L’allarme è stato lanciato da più fronti: dopo 27 anni di onorata carriera, la versione 4 del Protocollo IP (IPv4) ha iniziato a mostrare i propri limiti in termini di capacità di indirizzamento, tanto che entro il 2010 potrebbero non esserci più indirizzi internet disponibili.

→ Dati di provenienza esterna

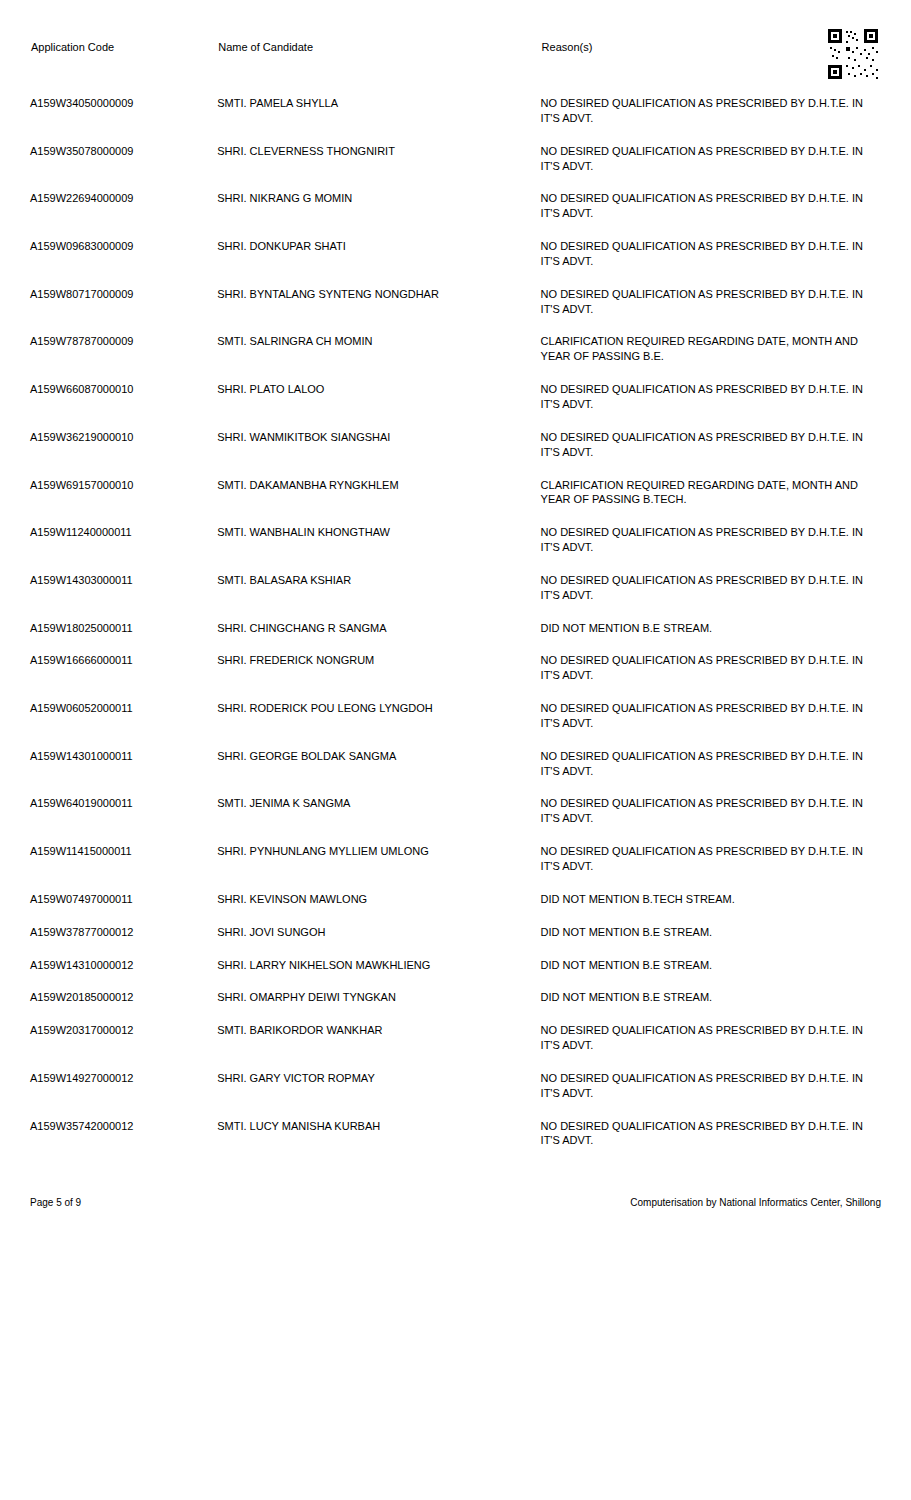| Application Code | Name of Candidate | Reason(s) |
| --- | --- | --- |
| A159W34050000009 | SMTI. PAMELA SHYLLA | NO DESIRED QUALIFICATION AS PRESCRIBED BY D.H.T.E. IN IT'S ADVT. |
| A159W35078000009 | SHRI. CLEVERNESS THONGNIRIT | NO DESIRED QUALIFICATION AS PRESCRIBED BY D.H.T.E. IN IT'S ADVT. |
| A159W22694000009 | SHRI. NIKRANG G MOMIN | NO DESIRED QUALIFICATION AS PRESCRIBED BY D.H.T.E. IN IT'S ADVT. |
| A159W09683000009 | SHRI. DONKUPAR SHATI | NO DESIRED QUALIFICATION AS PRESCRIBED BY D.H.T.E. IN IT'S ADVT. |
| A159W80717000009 | SHRI. BYNTALANG SYNTENG NONGDHAR | NO DESIRED QUALIFICATION AS PRESCRIBED BY D.H.T.E. IN IT'S ADVT. |
| A159W78787000009 | SMTI. SALRINGRA CH MOMIN | CLARIFICATION REQUIRED REGARDING DATE, MONTH AND YEAR OF PASSING B.E. |
| A159W66087000010 | SHRI. PLATO LALOO | NO DESIRED QUALIFICATION AS PRESCRIBED BY D.H.T.E. IN IT'S ADVT. |
| A159W36219000010 | SHRI. WANMIKITBOK SIANGSHAI | NO DESIRED QUALIFICATION AS PRESCRIBED BY D.H.T.E. IN IT'S ADVT. |
| A159W69157000010 | SMTI. DAKAMANBHA RYNGKHLEM | CLARIFICATION REQUIRED REGARDING DATE, MONTH AND YEAR OF PASSING B.TECH. |
| A159W11240000011 | SMTI. WANBHALIN KHONGTHAW | NO DESIRED QUALIFICATION AS PRESCRIBED BY D.H.T.E. IN IT'S ADVT. |
| A159W14303000011 | SMTI. BALASARA KSHIAR | NO DESIRED QUALIFICATION AS PRESCRIBED BY D.H.T.E. IN IT'S ADVT. |
| A159W18025000011 | SHRI. CHINGCHANG R SANGMA | DID NOT MENTION B.E STREAM. |
| A159W16666000011 | SHRI. FREDERICK NONGRUM | NO DESIRED QUALIFICATION AS PRESCRIBED BY D.H.T.E. IN IT'S ADVT. |
| A159W06052000011 | SHRI. RODERICK POU LEONG LYNGDOH | NO DESIRED QUALIFICATION AS PRESCRIBED BY D.H.T.E. IN IT'S ADVT. |
| A159W14301000011 | SHRI. GEORGE BOLDAK SANGMA | NO DESIRED QUALIFICATION AS PRESCRIBED BY D.H.T.E. IN IT'S ADVT. |
| A159W64019000011 | SMTI. JENIMA K SANGMA | NO DESIRED QUALIFICATION AS PRESCRIBED BY D.H.T.E. IN IT'S ADVT. |
| A159W11415000011 | SHRI. PYNHUNLANG MYLLIEM UMLONG | NO DESIRED QUALIFICATION AS PRESCRIBED BY D.H.T.E. IN IT'S ADVT. |
| A159W07497000011 | SHRI. KEVINSON MAWLONG | DID NOT MENTION B.TECH STREAM. |
| A159W37877000012 | SHRI. JOVI SUNGOH | DID NOT MENTION B.E STREAM. |
| A159W14310000012 | SHRI. LARRY NIKHELSON MAWKHLIENG | DID NOT MENTION B.E STREAM. |
| A159W20185000012 | SHRI. OMARPHY DEIWI TYNGKAN | DID NOT MENTION B.E STREAM. |
| A159W20317000012 | SMTI. BARIKORDOR WANKHAR | NO DESIRED QUALIFICATION AS PRESCRIBED BY D.H.T.E. IN IT'S ADVT. |
| A159W14927000012 | SHRI. GARY VICTOR ROPMAY | NO DESIRED QUALIFICATION AS PRESCRIBED BY D.H.T.E. IN IT'S ADVT. |
| A159W35742000012 | SMTI. LUCY MANISHA KURBAH | NO DESIRED QUALIFICATION AS PRESCRIBED BY D.H.T.E. IN IT'S ADVT. |
Page 5 of 9 Computerisation by National Informatics Center, Shillong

A fronte della notevole crescita di internet e dell’evidente scarsità di indirizzi, appare dunque quanto mai urgente accelerare il roll out dell’IPv6, in grado di offrire una quantità pressoché illimitata di indirizzi per i nodi di rete.

 

Il momento è infine arrivato: l’Icann ha infatti annunciato che gli indirizzi internet di nuova generazione sono stati registrati in 6 dei 13 root server mondiali (A, F, H, J, K, M). Un passo essenziale per l’integrazione del protocollo nel Domain Name System (DNS), dato che finora era necessario mantenere anche il vecchio indirizzo IPv4 per usare un indirizzo IPv6.

 

L’IPv6 – standardizzato già da 10 anni e in corso di sperimentazione in Giappone e in Corea – si presenta come la naturale evoluzione della versione precedente, ma vi sono anche freni di varia natura che ne rallentano il cammino, come ad esempio la compatibilità con le attuali strutture di rete. E’ necessario dunque portare l’IPv6 ovunque e favorire la graduale conversione dell’IPv4, per permettere a tutti i dispositivi abilitati di connettersi in rete.

 

Nel corso degli anni, sono stati sviluppati diversi meccanismi per superare le limitazioni di indirizzamento dell’IPv4. L’IETF (Internet Engineering Task Force) si è posta questo problema fin dall’inizio degli anni “90, avviando un’attività di ricerca per la specifica di un protocollo IP di nuova generazione, che superasse le limitazioni dell’attuale versione.

 

Dopo una serie di proposte che hanno contribuito alla definizione dei requisiti per il nuovo protocollo, nel 1994 si è compiuta la scelta del candidato a sostituire l’attuale IPv4, che è stato denominato, appunto, IPv6.

Da allora è stato fatto molto lavoro: le specifiche hanno raggiunto un elevato grado di maturità, si può contare un numero notevole di implementazioni del protocollo, tra le quali quelle dei maggiori costruttori di router.

 

Il 20 luglio 2004, a 23 anni dalla codifica di IPv4, infine, l’Icann ha annunciato l’integrazione della nuova versione del protocollo Internet nei root server che gestiscono il traffico in rete. 

 

Certamente la novità più importante introdotta dal protocollo IPv6 è l’adozione di uno spazio di indirizzamento su 128 bit contro i 32 bit di IPv4.

Il protocollo, in sostanza, come esemplifica Wikipedia, “gestisce fino a circa 3,4 × 1038 indirizzi (280.000.000.000.000.000 indirizzi unici per ogni metro quadrato della superficie terrestre), mentre IPv4 gestisce soltanto fino a circa 4 miliardi (4 × 109) di indirizzi”.

 

La disponibilità di indirizzi più lunghi, oltre a garantire un margine di crescita pressoché illimitato, consentirà di dare alla rete Internet una struttura più flessibile ed efficiente di quella attuale e renderà possibile la diffusione di nuovi contenuti e servizi (giochi, file sharing…).

 

“L’aggiunta degli indirizzi IPv6 nei root server migliora la connettività end-to-end delle reti IPv6 e accelera l’interoperabilità globale di internet”, ha dichiarato il vicepresidente Icann, David Conrad sottolineando l’importanza dell’operazione in vista “della migrazione globale verso l’IPv6”.

 

Il vecchio protocollo, tuttavia, non cesserà di funzionare all’improvviso, ma sarà sostituito gradualmente dall’IPv6. Processo che dovrebbe essere completato nel 2025.